Dataset records |
━━━━━━━━━━━━━━━━━━━━

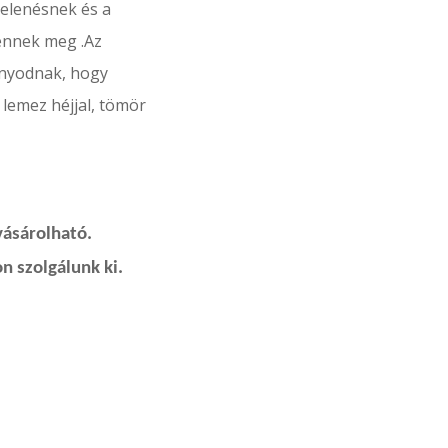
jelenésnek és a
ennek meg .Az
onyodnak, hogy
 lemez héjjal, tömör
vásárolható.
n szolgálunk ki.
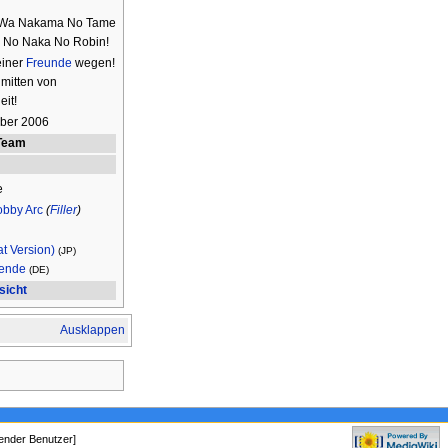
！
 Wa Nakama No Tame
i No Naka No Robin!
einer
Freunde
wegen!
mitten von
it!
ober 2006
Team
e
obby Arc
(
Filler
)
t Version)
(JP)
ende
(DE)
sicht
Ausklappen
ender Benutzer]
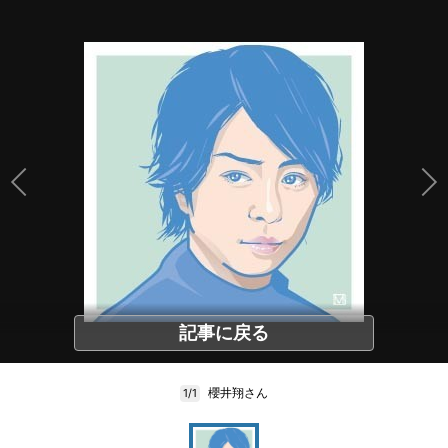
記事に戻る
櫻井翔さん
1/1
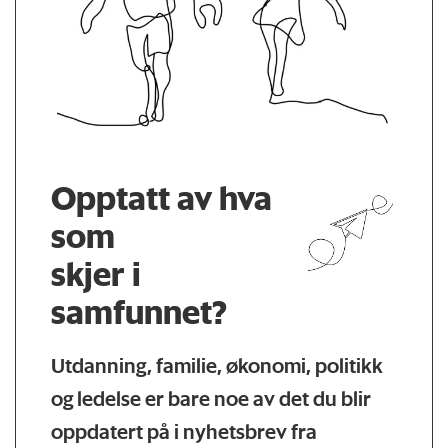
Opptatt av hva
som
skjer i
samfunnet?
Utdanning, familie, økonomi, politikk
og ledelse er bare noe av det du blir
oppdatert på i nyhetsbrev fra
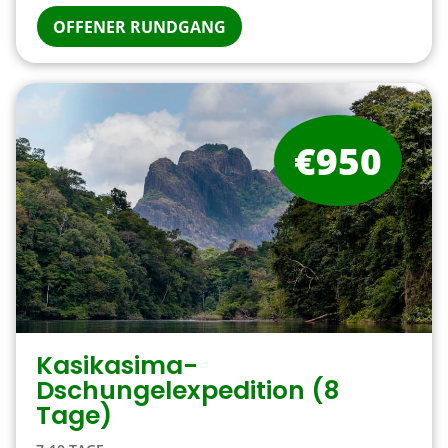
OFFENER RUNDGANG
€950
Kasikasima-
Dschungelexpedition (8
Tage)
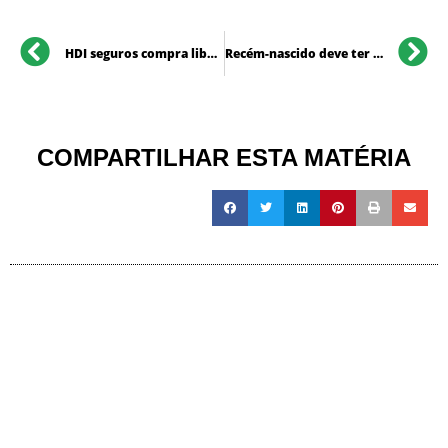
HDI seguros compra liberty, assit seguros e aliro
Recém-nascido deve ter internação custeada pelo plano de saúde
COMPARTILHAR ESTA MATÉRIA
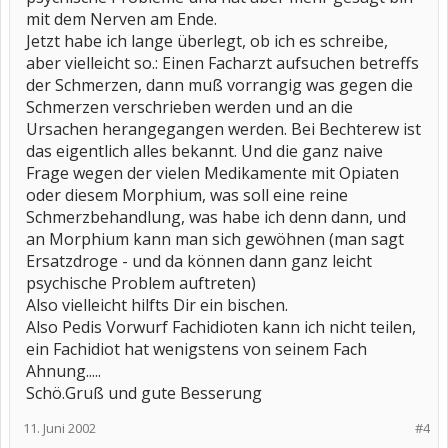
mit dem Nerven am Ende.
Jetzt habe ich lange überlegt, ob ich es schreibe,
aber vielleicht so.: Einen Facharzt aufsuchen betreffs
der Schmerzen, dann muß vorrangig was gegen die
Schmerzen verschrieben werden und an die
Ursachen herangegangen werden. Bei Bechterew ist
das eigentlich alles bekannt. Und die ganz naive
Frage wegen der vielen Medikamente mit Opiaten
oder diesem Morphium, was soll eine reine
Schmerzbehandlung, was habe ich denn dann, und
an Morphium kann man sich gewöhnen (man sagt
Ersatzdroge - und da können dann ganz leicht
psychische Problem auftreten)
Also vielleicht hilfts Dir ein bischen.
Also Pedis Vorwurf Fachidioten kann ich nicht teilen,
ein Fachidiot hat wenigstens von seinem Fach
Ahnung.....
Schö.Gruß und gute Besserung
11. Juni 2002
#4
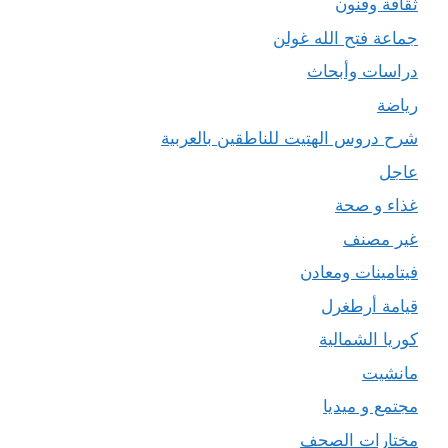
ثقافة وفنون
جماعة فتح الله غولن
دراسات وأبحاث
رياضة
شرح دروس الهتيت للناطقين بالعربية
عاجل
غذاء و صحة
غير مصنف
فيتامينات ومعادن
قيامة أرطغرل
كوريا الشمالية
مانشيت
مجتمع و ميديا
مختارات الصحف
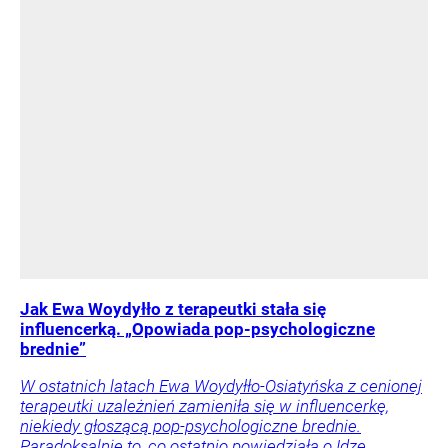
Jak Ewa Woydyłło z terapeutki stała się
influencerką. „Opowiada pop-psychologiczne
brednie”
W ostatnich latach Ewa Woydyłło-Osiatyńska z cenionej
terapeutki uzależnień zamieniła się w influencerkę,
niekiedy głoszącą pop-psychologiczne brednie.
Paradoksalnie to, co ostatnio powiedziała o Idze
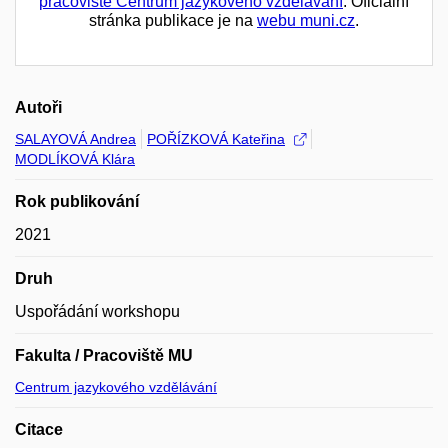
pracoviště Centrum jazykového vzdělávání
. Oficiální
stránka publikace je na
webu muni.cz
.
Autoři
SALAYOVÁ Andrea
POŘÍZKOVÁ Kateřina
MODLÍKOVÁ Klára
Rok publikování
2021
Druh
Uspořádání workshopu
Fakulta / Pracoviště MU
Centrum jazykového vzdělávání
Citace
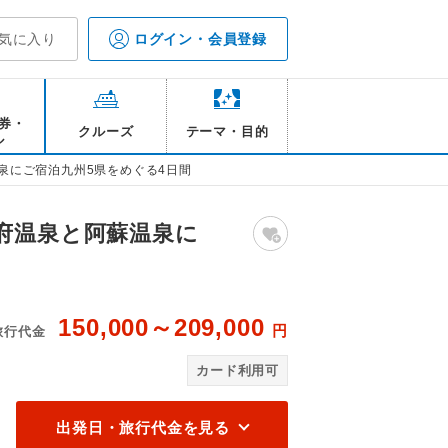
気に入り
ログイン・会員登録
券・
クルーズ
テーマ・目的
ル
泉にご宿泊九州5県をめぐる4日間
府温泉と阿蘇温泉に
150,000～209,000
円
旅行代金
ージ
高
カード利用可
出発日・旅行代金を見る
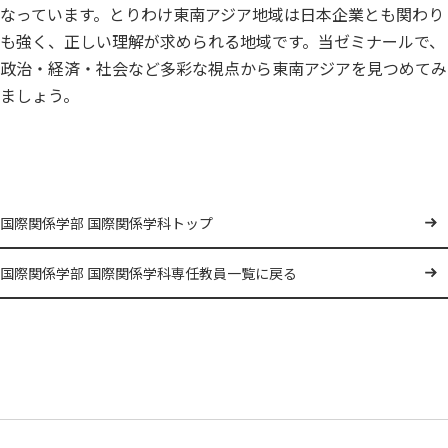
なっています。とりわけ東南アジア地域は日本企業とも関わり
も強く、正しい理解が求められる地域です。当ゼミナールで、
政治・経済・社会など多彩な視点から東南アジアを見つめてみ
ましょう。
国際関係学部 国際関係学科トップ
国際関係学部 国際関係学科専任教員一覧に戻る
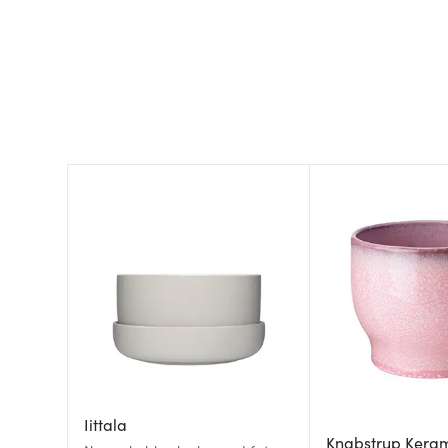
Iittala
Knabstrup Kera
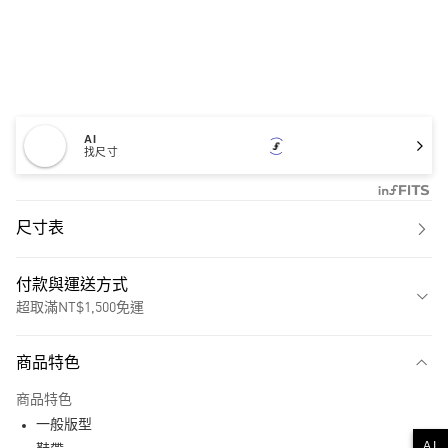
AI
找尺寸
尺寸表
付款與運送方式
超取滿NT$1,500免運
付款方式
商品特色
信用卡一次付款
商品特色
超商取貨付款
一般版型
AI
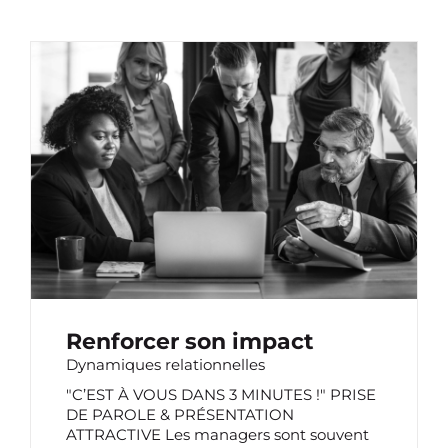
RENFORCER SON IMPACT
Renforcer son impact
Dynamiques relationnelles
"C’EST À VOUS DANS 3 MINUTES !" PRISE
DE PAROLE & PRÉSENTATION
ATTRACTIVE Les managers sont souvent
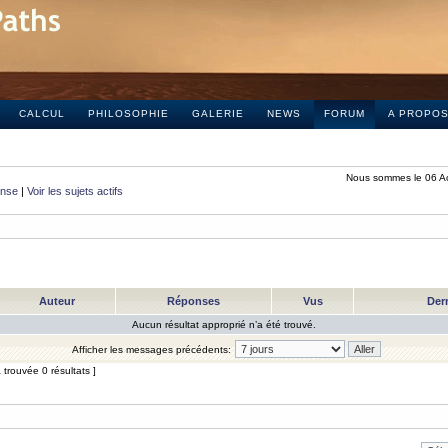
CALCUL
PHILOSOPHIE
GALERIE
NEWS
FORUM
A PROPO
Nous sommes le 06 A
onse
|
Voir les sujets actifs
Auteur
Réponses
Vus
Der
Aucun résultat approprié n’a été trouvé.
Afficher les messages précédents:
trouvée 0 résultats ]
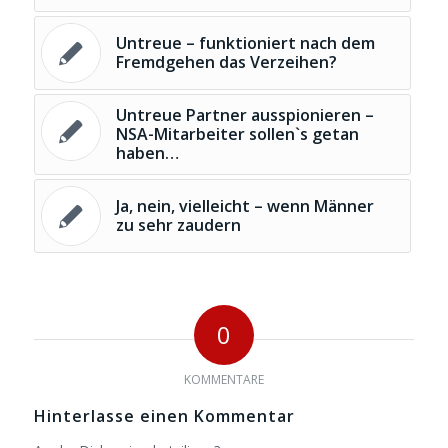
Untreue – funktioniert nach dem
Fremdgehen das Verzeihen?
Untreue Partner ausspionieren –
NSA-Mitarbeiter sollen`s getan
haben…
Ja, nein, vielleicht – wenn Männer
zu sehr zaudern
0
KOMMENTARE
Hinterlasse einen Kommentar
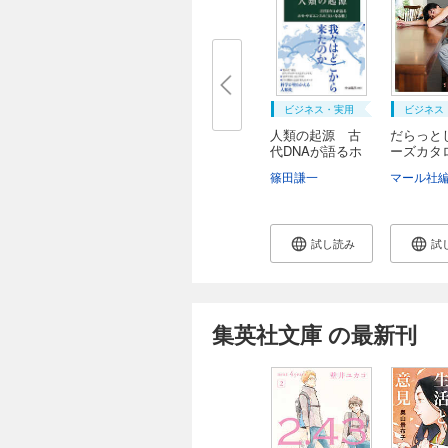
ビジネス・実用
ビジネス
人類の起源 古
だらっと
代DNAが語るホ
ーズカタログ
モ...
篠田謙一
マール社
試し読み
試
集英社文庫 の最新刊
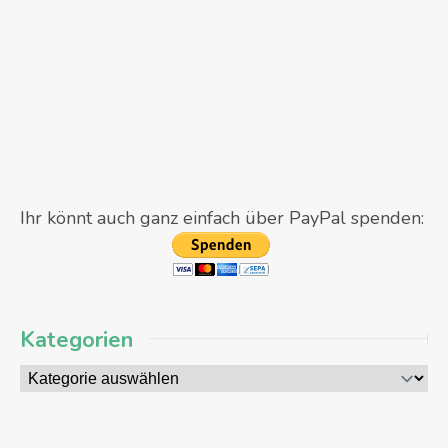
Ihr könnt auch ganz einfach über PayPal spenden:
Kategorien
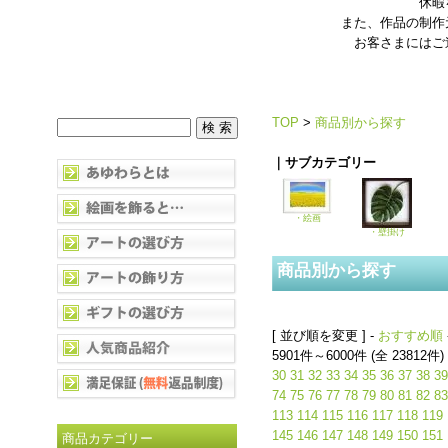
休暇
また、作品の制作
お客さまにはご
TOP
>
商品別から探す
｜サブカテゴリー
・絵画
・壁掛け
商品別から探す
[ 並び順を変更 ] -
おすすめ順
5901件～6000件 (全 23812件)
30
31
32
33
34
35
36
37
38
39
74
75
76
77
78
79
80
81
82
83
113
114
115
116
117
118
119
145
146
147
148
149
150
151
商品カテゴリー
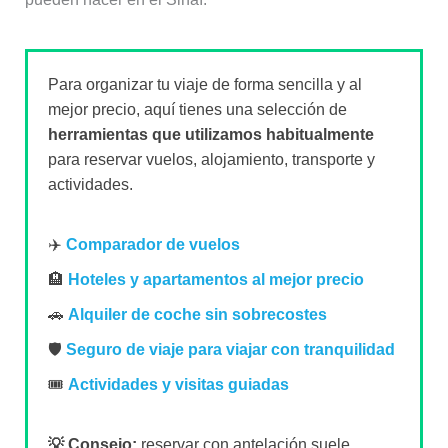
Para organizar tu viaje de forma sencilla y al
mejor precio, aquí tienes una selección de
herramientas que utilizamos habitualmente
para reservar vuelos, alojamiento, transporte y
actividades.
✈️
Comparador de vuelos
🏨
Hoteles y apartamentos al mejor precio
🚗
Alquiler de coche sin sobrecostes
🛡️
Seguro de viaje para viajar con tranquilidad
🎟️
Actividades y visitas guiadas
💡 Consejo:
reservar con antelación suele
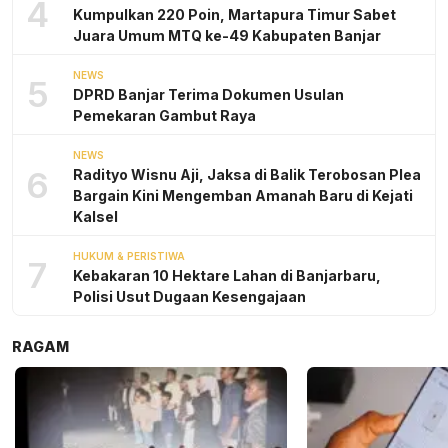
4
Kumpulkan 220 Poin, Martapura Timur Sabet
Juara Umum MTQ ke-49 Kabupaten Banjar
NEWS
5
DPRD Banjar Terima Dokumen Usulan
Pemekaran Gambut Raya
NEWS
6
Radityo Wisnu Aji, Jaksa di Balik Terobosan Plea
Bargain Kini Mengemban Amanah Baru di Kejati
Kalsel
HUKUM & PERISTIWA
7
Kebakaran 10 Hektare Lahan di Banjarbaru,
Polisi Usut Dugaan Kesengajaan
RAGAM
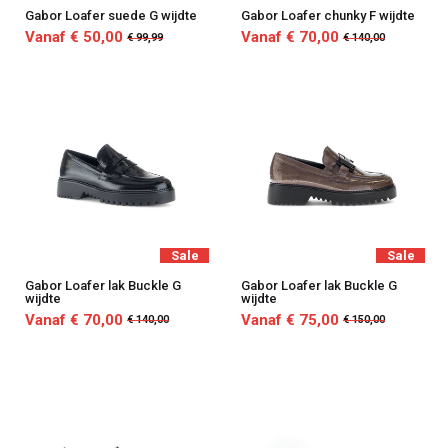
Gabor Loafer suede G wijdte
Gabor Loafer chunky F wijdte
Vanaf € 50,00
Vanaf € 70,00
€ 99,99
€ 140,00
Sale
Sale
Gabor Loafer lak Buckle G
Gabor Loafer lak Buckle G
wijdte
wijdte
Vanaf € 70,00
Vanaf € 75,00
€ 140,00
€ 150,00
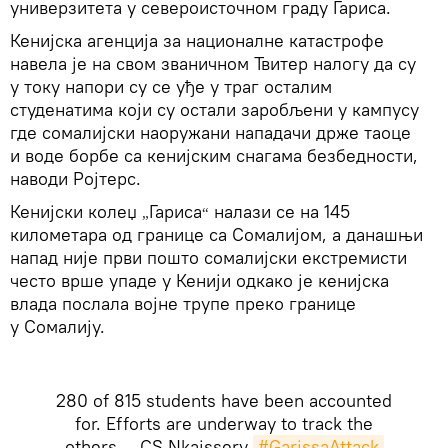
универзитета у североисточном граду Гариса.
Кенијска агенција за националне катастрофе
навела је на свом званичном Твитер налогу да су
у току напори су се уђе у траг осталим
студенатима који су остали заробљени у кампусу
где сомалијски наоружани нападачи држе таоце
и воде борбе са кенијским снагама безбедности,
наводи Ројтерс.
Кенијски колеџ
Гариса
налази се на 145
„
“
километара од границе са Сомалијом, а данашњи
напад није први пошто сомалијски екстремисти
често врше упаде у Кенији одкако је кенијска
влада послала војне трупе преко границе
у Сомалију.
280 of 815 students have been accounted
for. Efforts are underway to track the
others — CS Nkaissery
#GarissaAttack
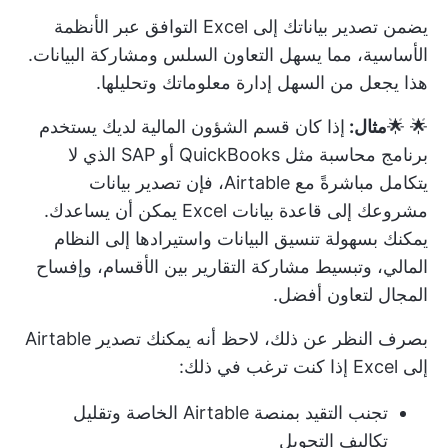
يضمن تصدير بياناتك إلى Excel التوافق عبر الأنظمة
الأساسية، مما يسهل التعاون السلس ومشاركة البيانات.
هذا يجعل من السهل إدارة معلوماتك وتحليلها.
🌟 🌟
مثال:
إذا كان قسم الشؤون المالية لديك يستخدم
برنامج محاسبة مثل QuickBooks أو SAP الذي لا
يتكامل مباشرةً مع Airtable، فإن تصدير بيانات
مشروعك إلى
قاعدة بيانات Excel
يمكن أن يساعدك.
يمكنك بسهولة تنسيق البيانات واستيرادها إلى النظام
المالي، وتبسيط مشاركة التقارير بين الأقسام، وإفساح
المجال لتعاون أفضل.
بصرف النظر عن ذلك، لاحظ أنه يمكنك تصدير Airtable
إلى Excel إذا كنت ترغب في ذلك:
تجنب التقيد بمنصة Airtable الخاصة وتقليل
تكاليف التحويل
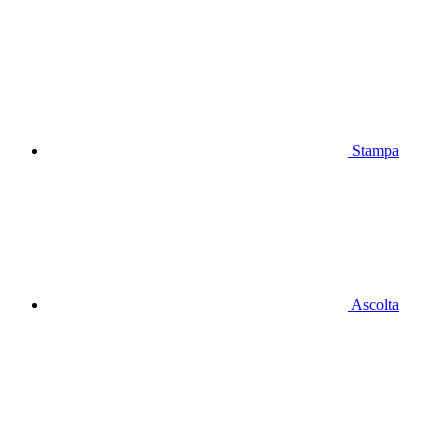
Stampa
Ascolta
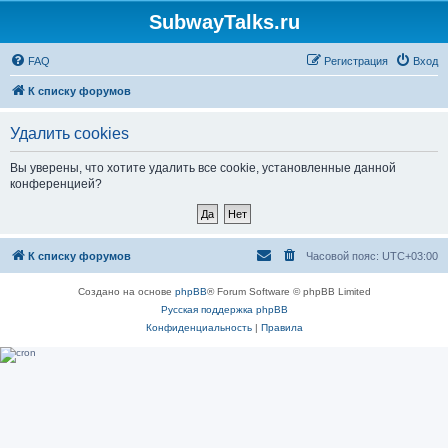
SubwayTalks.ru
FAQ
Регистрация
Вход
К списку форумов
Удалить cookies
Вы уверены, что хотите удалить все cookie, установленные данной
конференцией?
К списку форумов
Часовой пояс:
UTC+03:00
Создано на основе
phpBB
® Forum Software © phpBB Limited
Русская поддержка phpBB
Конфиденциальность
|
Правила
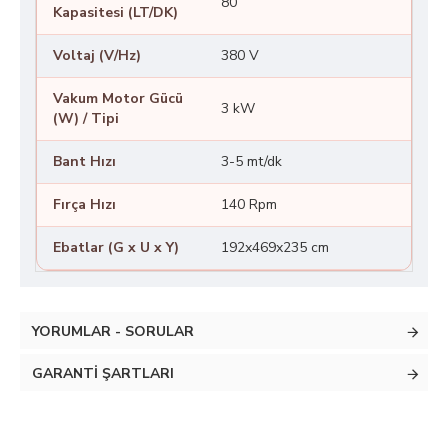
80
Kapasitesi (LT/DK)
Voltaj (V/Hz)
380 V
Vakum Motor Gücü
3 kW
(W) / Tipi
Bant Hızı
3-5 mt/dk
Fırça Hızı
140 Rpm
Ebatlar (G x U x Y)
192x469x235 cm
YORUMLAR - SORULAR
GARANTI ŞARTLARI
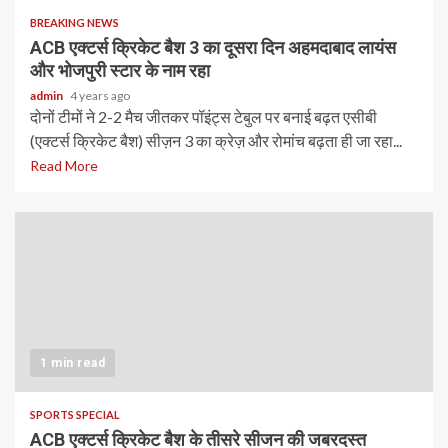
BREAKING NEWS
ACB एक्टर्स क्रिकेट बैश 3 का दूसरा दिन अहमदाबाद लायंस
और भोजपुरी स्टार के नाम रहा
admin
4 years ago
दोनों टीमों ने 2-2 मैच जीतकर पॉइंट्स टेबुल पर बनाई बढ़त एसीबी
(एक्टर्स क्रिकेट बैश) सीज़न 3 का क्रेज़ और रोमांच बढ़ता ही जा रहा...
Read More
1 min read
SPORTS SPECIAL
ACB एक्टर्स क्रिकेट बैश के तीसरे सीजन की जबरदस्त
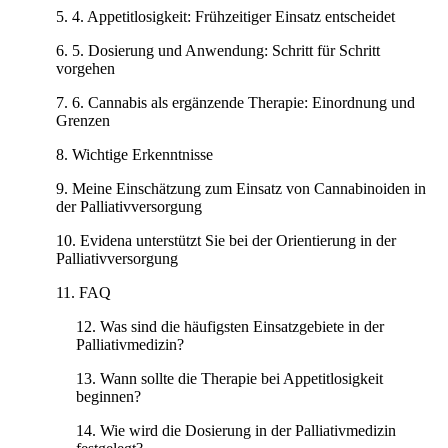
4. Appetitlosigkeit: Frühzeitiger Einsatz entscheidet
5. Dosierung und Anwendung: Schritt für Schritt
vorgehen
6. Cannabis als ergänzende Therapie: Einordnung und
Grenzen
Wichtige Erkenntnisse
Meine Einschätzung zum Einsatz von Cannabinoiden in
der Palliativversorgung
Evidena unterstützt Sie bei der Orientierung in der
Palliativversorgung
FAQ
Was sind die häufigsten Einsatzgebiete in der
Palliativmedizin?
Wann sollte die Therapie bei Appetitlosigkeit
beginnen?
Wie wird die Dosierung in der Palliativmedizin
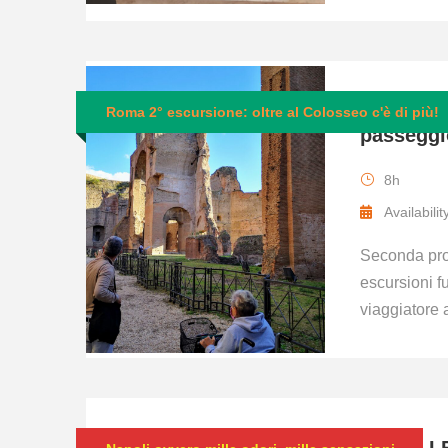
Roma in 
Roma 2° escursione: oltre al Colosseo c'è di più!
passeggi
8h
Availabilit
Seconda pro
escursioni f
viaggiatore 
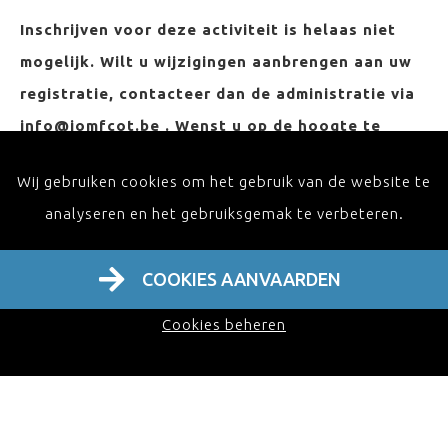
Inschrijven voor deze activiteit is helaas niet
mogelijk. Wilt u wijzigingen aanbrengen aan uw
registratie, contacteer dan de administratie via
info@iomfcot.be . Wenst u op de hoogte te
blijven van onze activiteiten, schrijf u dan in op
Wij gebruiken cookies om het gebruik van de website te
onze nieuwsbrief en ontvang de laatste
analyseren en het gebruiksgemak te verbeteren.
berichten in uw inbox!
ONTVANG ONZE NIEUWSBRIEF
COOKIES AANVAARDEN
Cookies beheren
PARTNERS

━━━━━━━━━━━━━━━━━━━━

What you should do | If a line in the records above has the word "werden", copy it out.

Solution below |
Schmerzen verschrieben werden und an die
Ursachen herangegangen werden. Bei Bechterew ist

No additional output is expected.